MobileLLM: Optimizing Sub-billion Parameter Language Models for On-Device Use Cases
๐ Abstract
The article discusses the growing need for efficient large language models (LLMs) on mobile devices, driven by increasing cloud costs and latency concerns. It focuses on designing top-quality LLMs with fewer than a billion parameters, a practical choice for mobile deployment. The article underscores the significance of model architecture for sub-billion scale LLMs, contrary to the prevailing belief emphasizing the pivotal role of data and parameter quantity.
๐ Q&A
[01] Improving Sub-billion Scale LLM Design
1. What are the key techniques explored in the article to build a strong baseline sub-billion scale LLM? The article explores four key techniques to build a strong baseline sub-billion scale LLM:
- Adopting SwiGLU feed-forward network (FFN)
- Leveraging deep and thin architectures
- Revisiting embedding sharing methods
- Utilizing grouped-query attention mechanisms
2. How does the article demonstrate the importance of model depth over width for small LLMs? The article's experimental results consistently show that deeper and thinner models outperform their shallower and wider counterparts across various tasks, including zero-shot common sense reasoning, question answering, and reading comprehension. This finding challenges the prevailing belief that model performance is primarily determined by the number of parameters, the size of the training dataset, and the number of training iterations.

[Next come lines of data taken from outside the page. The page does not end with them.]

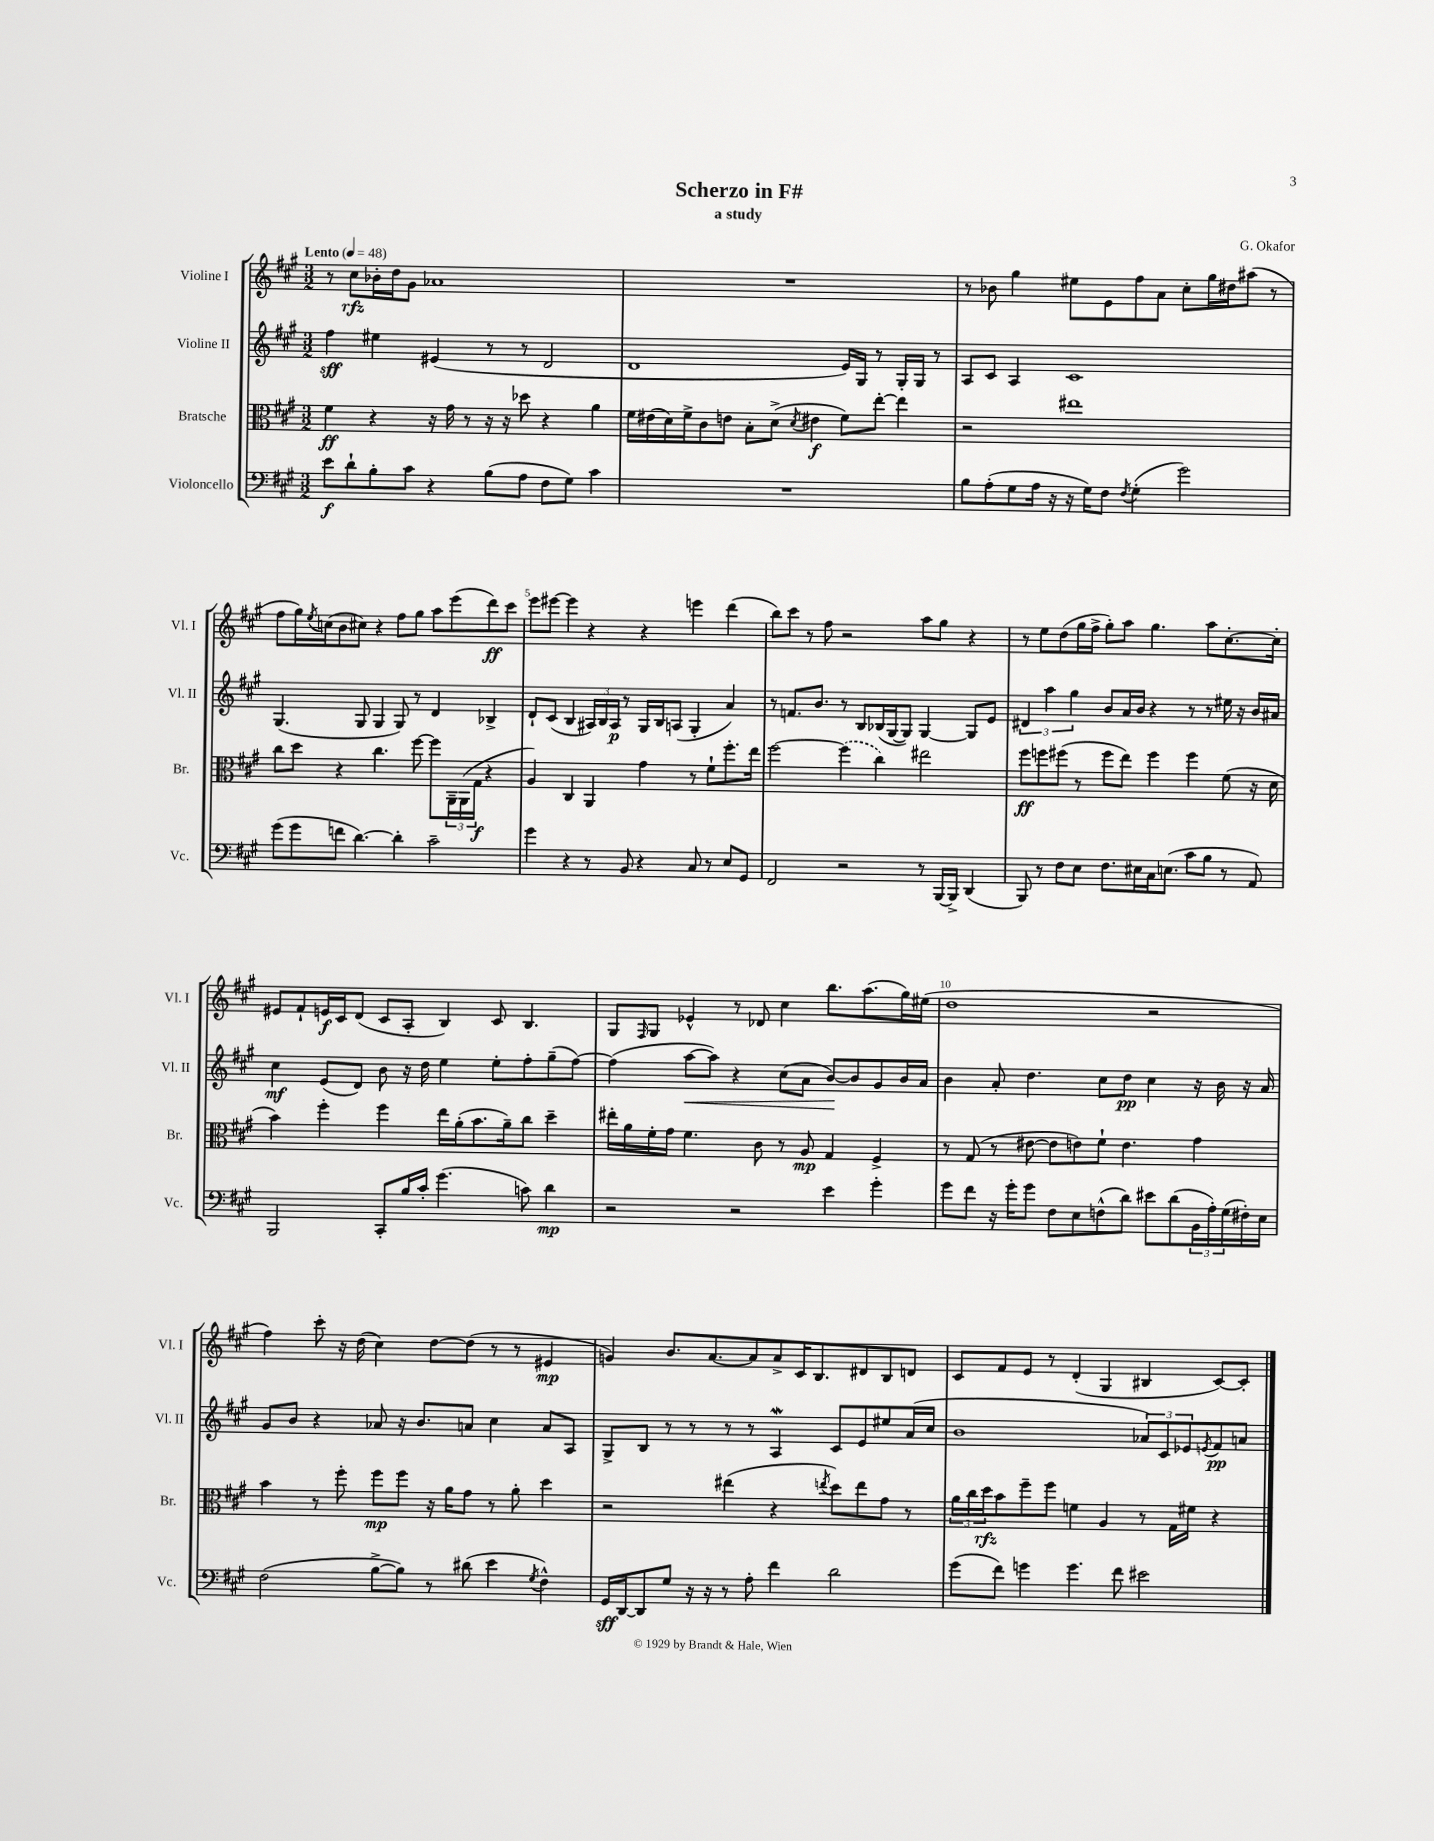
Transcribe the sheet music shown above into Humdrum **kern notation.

**kern	**dynam	**kern	**dynam	**kern	**dynam	**kern	**dynam
*part4	*part4	*part3	*part3	*part2	*part2	*part1	*part1
*staff4	*staff4	*staff3	*staff3	*staff2	*staff2	*staff1	*staff1
*I"Violoncello	*	*I"Bratsche	*	*I"Violine II	*	*I"Violine I	*
*I'Vc.	*	*I'Br.	*	*I'Vl. II	*	*I'Vl. I	*
*clefF4	*	*clefC3	*	*clefG2	*	*clefG2	*
*k[f#c#g#]	*	*k[f#c#g#]	*	*k[f#c#g#]	*	*k[f#c#g#]	*
*M3/2	*	*M3/2	*	*M3/2	*	*M3/2	*
*MM48	*	*MM48	*	*MM48	*	*MM48	*
=1	=1	=1	=1	=1	=1	=1	=1
!	!	!	!	!	!	!LO:TX:a:B:t=Lento	!
8e\L	f	4f#\	ff	4ff#\	sff	8r	.
8d`\	.	.	.	.	.	8cc#\L	rfz
8B'\	.	4r	.	4ee#X\	.	16b-X'\L	.
.	.	.	.	.	.	16dd\J	.
8c#\J	.	.	.	.	.	8g#\J	.
4r	.	16r	.	(4e#X/	.	1a-X	.
.	.	16g#\	.	.	.	.	.
.	.	8r	.	.	.	.	.
(8B\L	.	16r	.	8r	.	.	.
.	.	16r	.	.	.	.	.
8A\J	.	8dd-X\	.	8r	.	.	.
8F#\L	.	4r	.	2d/	.	.	.
8G#\J)	.	.	.	.	.	.	.
4c#\	.	4a\	.	.	.	.	.
=2	=2	=2	=2	=2	=2	=2	=2
1.r	.	16f#\LL	.	1d	.	1.r	.
.	.	(16e#X\	.	.	.	.	.
.	.	16d\)	.	.	.	.	.
.	.	16f#^\J	.	.	.	.	.
.	.	8c#\	.	.	.	.	.
.	.	8en\J	.	.	.	.	.
.	.	8B'\L	.	.	.	.	.
.	.	(8d^\J	.	.	.	.	.
.	.	8qd/	.	.	.	.	.
.	.	4e#X\	f	.	.	.	.
.	.	8f#\L)	.	16e/LL)	.	.	.
.	.	.	.	16G#/JJ	.	.	.
.	.	[8ee'\J	.	8r	.	.	.
.	.	4ee\]	.	16G#'/LL	.	.	.
.	.	.	.	16G#/JJ	.	.	.
.	.	.	.	8r	.	.	.
=3	=3	=3	=3	=3	=3	=3	=3
8B\L	.	2r	.	8A/L	.	8r	.
(8A'\	.	.	.	8c#/J	.	8b-X\	.
8G#\	.	.	.	4A/	.	4gg#\	.
16A\Jk	.	.	.	.	.	.	.
16r	.	.	.	.	.	.	.
16r	.	1ee#X	.	1c#	.	8ee#X\L	.
16G#\KL)	.	.	.	.	.	.	.
8F#\J	.	.	.	.	.	8e\	.
8qF#/	.	.	.	.	.	.	.
(4G#'\	.	.	.	.	.	8ff#\	.
.	.	.	.	.	.	8a\J	.
2g#\)	.	.	.	.	.	8cc#'\L	.
.	.	.	.	.	.	16gg#\L	.
.	.	.	.	.	.	16dd#X\J	.
.	.	.	.	.	.	(8aa#X\J	.
.	.	.	.	.	.	8r	.
!!LO:LB:g=z
=4	=4	=4	=4	=4	=4	=4	=4
(8g#\L	.	8cc#\L	.	(4.G#/	.	8ff#\L	.
8g#\	.	8dd\J	.	.	.	16gg#\L)	.
.	.	.	.	.	.	8qee/	.
.	.	.	.	.	.	(16ccn\J	.
8fn\J	.	4r	.	.	.	8b\	.
[4.d\)	.	.	.	8G#/	.	8cc#X\J)	.
.	.	4.cc#\	.	4G#/	.	4r	.
4d'\]	.	.	.	8G#/)	.	8ff#\L	.
.	.	[8ff#\	.	8r	.	8gg#\J	.
2c#~\	.	8ff#\L]	.	4d/	.	8aa\L	.
.	.	24AA~\L	.	.	.	(8eee\	.
.	.	(24AA\	.	.	.	.	.
.	.	24G#\JJ	f	.	.	.	.
.	.	4r	.	4B-X^/	.	8ddd\)	ff
.	.	.	.	.	.	8ccc#\J	.
=5	=5	=5	=5	=5	=5	=5	=5
4g#\	.	4A/)	.	8d`/L	.	8eee\L	.
.	.	.	.	(8c#/J	.	[8eee#X\J	.
4r	.	4C#/	.	4B/	.	4eee#\]	.
8r	.	4AA/	.	24A#X/LL)	.	4r	.
.	.	.	.	24B/	.	.	.
.	.	.	.	24A#/JJ	p	.	.
8BB/	.	.	.	8r	.	.	.
4r	.	4g#\	.	16G#/LL	.	4r	.
.	.	.	.	16B/J	.	.	.
.	.	.	.	(8An/J	.	.	.
8C#/	.	8r	.	4G#'/	.	4eeen\	.
8r	.	8f#`\L	.	.	.	.	.
8E/L	.	8.ff#'\	.	4a/)	.	(4ddd\	.
8GG#/J	.	.	.	.	.	.	.
.	.	16ee\Jk	.	.	.	.	.
=6	=6	=6	=6	=6	=6	=6	=6
2FF#/	.	[2ff#\	.	8r	.	8bb\L)	.
.	.	.	.	8.fn/L	.	8ccc#\J	.
.	.	.	.	.	.	8r	.
.	.	.	.	8.b/J	.	.	.
.	.	.	.	.	.	8ff#\	.
2r	.	(4ff#\]	.	8r	.	2r	.
.	.	.	.	8B/L	.	.	.
.	.	4cc#\)	.	(16B-X/L	.	.	.
.	.	.	.	[16G#/J	.	.	.
.	.	.	.	8G#/J])	.	.	.
8r	.	2ee#X\	.	[4G#/	.	8aa\L	.
[16BBB/LL	.	.	.	.	.	8gg#\J	.
16BBB^/JJ]	.	.	.	.	.	.	.
(4DD/	.	.	.	8G#/L]	.	4r	.
.	.	.	.	8e/J	.	.	.
=7	=7	=7	=7	=7	=7	=7	=7
8BBB/)	.	8ff#\L	ff	6d#X/	.	8r	.
8r	.	8ffn\	.	.	.	8ee\L	.
.	.	.	.	6aa\	.	.	.
8F#\L	.	(8ff#X\J	.	.	.	(8dd\	.
.	.	.	.	6gg#\	.	.	.
8E\J	.	8r	.	.	.	16gg#\L	.
.	.	.	.	.	.	16ff#^\JJ	.
8.F#\L	.	8ff#\L	.	8b/L	.	8gg#'\L)	.
.	.	8ee\J)	.	16a/L	.	8aa\J	.
16E#X\L	.	.	.	16b/JJ	.	.	.
16C#\J	.	4ff#\	.	4r	.	4.gg#\	.
(8.En\J	.	.	.	.	.	.	.
8c#\L	.	4ff#\	.	8r	.	.	.
8B\J	.	.	.	8r	.	8aa\L	.
8r	.	(8f#\	.	16ee#X\	.	[8.cc#'\	.
.	.	.	.	16r	.	.	.
8AA/)	.	16r	.	16b/LL	.	.	.
.	.	16d\	.	16a#X/JJ	.	16cc#'\Jk]	.
!!LO:LB:g=z
=8	=8	=8	=8	=8	=8	=8	=8
2BBB/	.	4b\)	.	4cc#\	mf	8e#X/L	.
.	.	.	.	.	.	8f#`/	.
.	.	4ff#'\	.	(8e/L	.	16en/L	f
.	.	.	.	.	.	16c#/J	.
.	.	.	.	8d/J)	.	(8d/J	.
8CC#'/L	.	4ff#\	.	8b\	.	8c#/L	.
16B/L	.	.	.	16r	.	8A'/J	.
16c#'/JJ	.	.	.	16dd\	.	.	.
(4.g#\	.	16ee\LL	.	4ee\	.	4B/)	.
.	.	(16a'\J	.	.	.	.	.
.	.	8.b\	.	.	.	.	.
.	.	.	.	8ee'\L	.	8c#/	.
.	.	16a~\k)	.	.	.	.	.
8cn\)	.	8cc#\J	.	8ff#'\	.	4.B/	.
4d\	mp	4dd~\	.	(8gg#~\	.	.	.
.	.	.	.	[8ff#\J)	.	.	.
=9	=9	=9	=9	=9	=9	=9	=9
2r	.	16ee#X'\LL	.	(4ff#\]	.	8G#/L	.
.	.	16a\	.	.	.	.	.
.	.	.	.	.	.	16qqF#/	.
.	.	16f#'\	.	.	.	8G#/J	.
.	.	16g#\JJ	.	.	.	.	.
!	!	!	!	!	!LO:HP:b	!	!
.	.	4.f#\	.	[8aa\L	<	4e-X^^/	.
.	.	.	.	8aa\J])	.	.	.
2r	.	.	.	4r	.	8r	.
.	.	8c#\	.	.	.	8d-X/	.
.	.	8r	.	(8cc#\L	.	4cc#\	.
.	.	8A/	mp	8a\J	.	.	.
4e\	.	4G#/	.	[8b/L)	.	8.bb\L	.
.	.	.	.	8b/]	[	.	.
.	.	.	.	.	.	(8.aa\	.
4g#'\	.	4F#^/	.	8g#/	.	.	.
.	.	.	.	16b/L	.	16gg#\L)	.
.	.	.	.	16a/JJ	.	(16ee#X\JJ	.
=10	=10	=10	=10	=10	=10	=10	=10
8g#\L	.	8r	.	4b\	.	1dd	.
8f#\J	.	(8G#/	.	.	.	.	.
16r	.	8r	.	8a'/	.	.	.
16g#'\KL	.	.	.	.	.	.	.
8g#\J	.	[8e#X\	.	4.dd\	.	.	.
8F#\L	.	8e#\L]	.	.	.	.	.
8E\	.	8en\)	.	.	.	.	.
(8Fn^^\	.	8f#`\J	.	8cc#\L	.	.	.
8d\J)	.	4.e\	.	8dd\J	pp	.	.
8e#X\L	.	.	.	4cc#\	.	2r	.
(8d\	.	.	.	.	.	.	.
24BB\L	.	4g#\	.	16r	.	.	.
24A'\)	.	.	.	.	.	.	.
.	.	.	.	16b\	.	.	.
(24G#\	.	.	.	.	.	.	.
16F#X'\)	.	.	.	16r	.	.	.
16E\JJ	.	.	.	16a/	.	.	.
!!LO:LB:g=z
=11	=11	=11	=11	=11	=11	=11	=11
(2F#\	.	4b\	.	8g#/L	.	4ff#\)	.
.	.	.	.	8b/J	.	.	.
.	.	8r	.	4r	.	8ccc#'\	.
.	.	8ff#'\	.	.	.	16r	.
.	.	.	.	.	.	(16dd\	.
[8B^\L	.	8ff#\L	mp	8a-X/	.	4cc#\)	.
8B\J])	.	8ff#\J	.	16r	.	.	.
.	.	.	.	8.b/L	.	.	.
8r	.	16r	.	.	.	[8dd\L	.
.	.	16a\KL	.	.	.	.	.
(8d#X\	.	8g#\J	.	8an/J	.	(8dd\J]	.
4e\	.	8r	.	4cc#\	.	8r	.
.	.	8a'\	.	.	.	8r	.
8qG#/	.	.	.	.	.	.	.
4F#^^\)	.	4dd\	.	8a/L	.	4e#X/	mp
.	.	.	.	8A/J	.	.	.
=12	=12	=12	=12	=12	=12	=12	=12
16GG#/LL	sff	2r	.	8G#^/L	.	4gn/)	.
[16DD/J	.	.	.	.	.	.	.
8DD/]	.	.	.	8B/J	.	.	.
8G#/J	.	.	.	8r	.	8.b/L	.
16r	.	.	.	8r	.	.	.
16r	.	.	.	.	.	[8.a/	.
8r	.	(4ee#X\	.	8r	.	.	.
8A'\	.	.	.	8r	.	8a/]	.
4f#\	.	4r	.	4Aw/	.	8a^/	.
.	.	.	.	.	.	16c#/K	.
.	.	.	.	.	.	8.B/	.
.	.	8qeen/	.	.	.	.	.
2d\	.	8dd\L)	.	8c#/L	.	.	.
.	.	8ee\	.	8e/	.	8d#X/	.
.	.	8g#\J	.	8ee#X/	.	8B/	.
.	.	8r	.	(16a/L	.	8dn/J	.
.	.	.	.	16cc#/JJ	.	.	.
=13	=13	=13	=13	=13	=13	=13	=13
(8g#\L	.	24a\LL	.	1b	.	8c#/L	.
.	.	24cc#\	.	.	.	.	.
.	.	24dd\J	rfz	.	.	.	.
8f#\J)	.	8b\	.	.	.	8f#/	.
4gn\	.	8ff#~\	.	.	.	8e/J	.
.	.	8ff#\J	.	.	.	8r	.
4.g\	.	4fn\	.	.	.	(4d'/	.
.	.	4A/	.	.	.	4G#/	.
8f#\	.	.	.	.	.	.	.
2e#X\	.	8r	.	12a-X/L)	.	4B#X/	.
.	.	.	.	12c#/	.	.	.
.	.	16G#\LL	.	.	.	.	.
.	.	.	.	12e-X/	.	.	.
.	.	16f#X\JJ	.	.	.	.	.
.	.	.	.	8qen/	.	.	.
.	.	4r	.	8f#/	pp	[8c#/L)	.
.	.	.	.	8an/J	.	8c#'/J]	.
==	==	==	==	==	==	==	==
*-	*-	*-	*-	*-	*-	*-	*-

3. What is the immediate block-wise weight-sharing approach proposed in the article, and how does it improve performance without increasing model size? The article proposes an immediate block-wise weight-sharing approach, where every two transformer blocks share weights. This technique avoids the need to transfer weights between the SRAM and DRAM, resulting in improved overall execution speed for auto-regressive inference, while only incurring a marginal latency overhead.
[02] Main Results
1. How do the proposed MobileLLM models perform compared to previous sub-billion parameter models on zero-shot common sense reasoning tasks? The MobileLLM models significantly outperform previous state-of-the-art sub-billion parameter models on zero-shot common sense reasoning tasks. For example, MobileLLM-125M achieves a 2.7% accuracy boost over the previous 125M state-of-the-art model, and MobileLLM-350M outperforms the previous 350M state-of-the-art model by 4.3%.

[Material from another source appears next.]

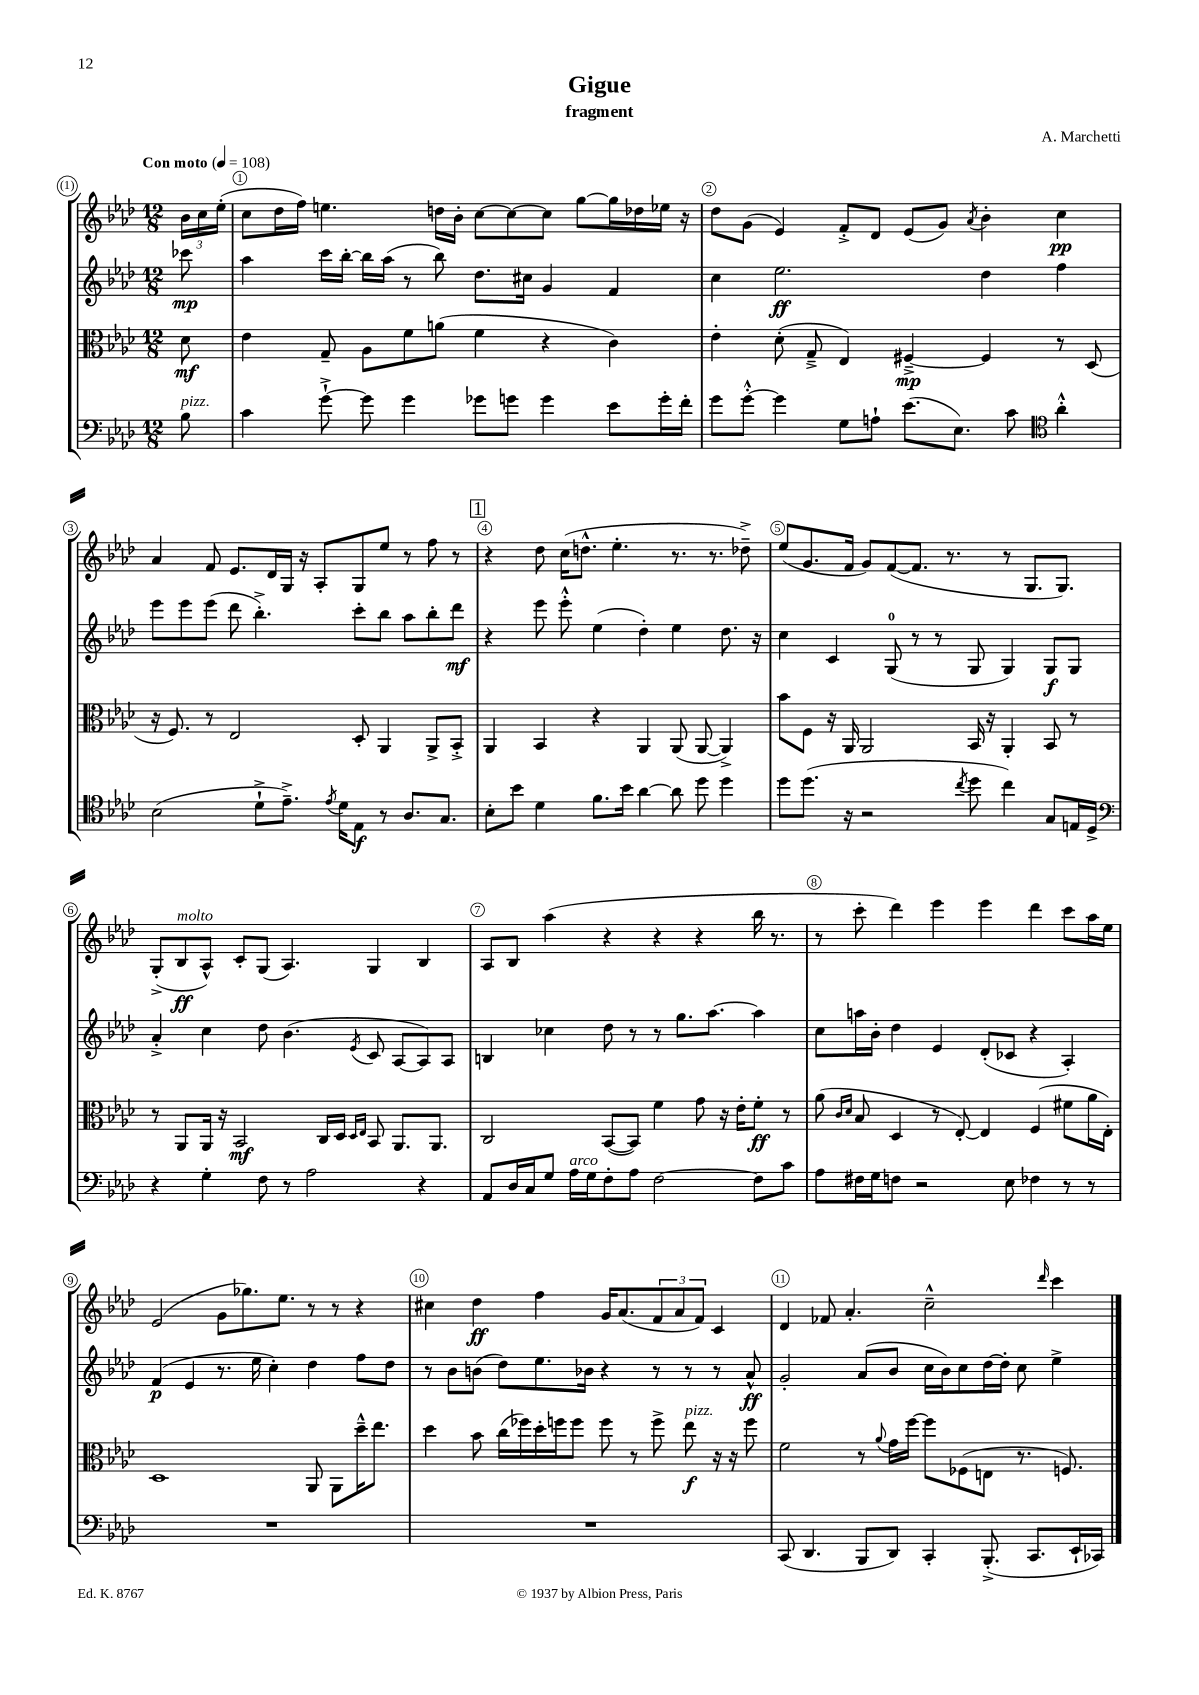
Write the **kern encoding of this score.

2. How do the MobileLLM models perform on downstream tasks such as chat and API calling compared to other sub-billion parameter models? The MobileLLM models demonstrate significant improvements compared to previous sub-billion parameter models on chat benchmarks, such as AlpacaEval and MT-Bench. Additionally, the MobileLLM-350M model achieves comparable exact-match scores to the much larger LLaMA-v2 7B model on an API calling task, highlighting the capability of small models for common on-device use cases.
3. How does the article demonstrate the scalability of the proposed design principles to larger model sizes? The article extends the proposed design principles to larger model sizes, including MobileLLM-600M, 1B, and 1.5B. The results show that the MobileLLM model family continues to outperform previous state-of-the-art sub-billion parameter models, even at the 1.5B scale.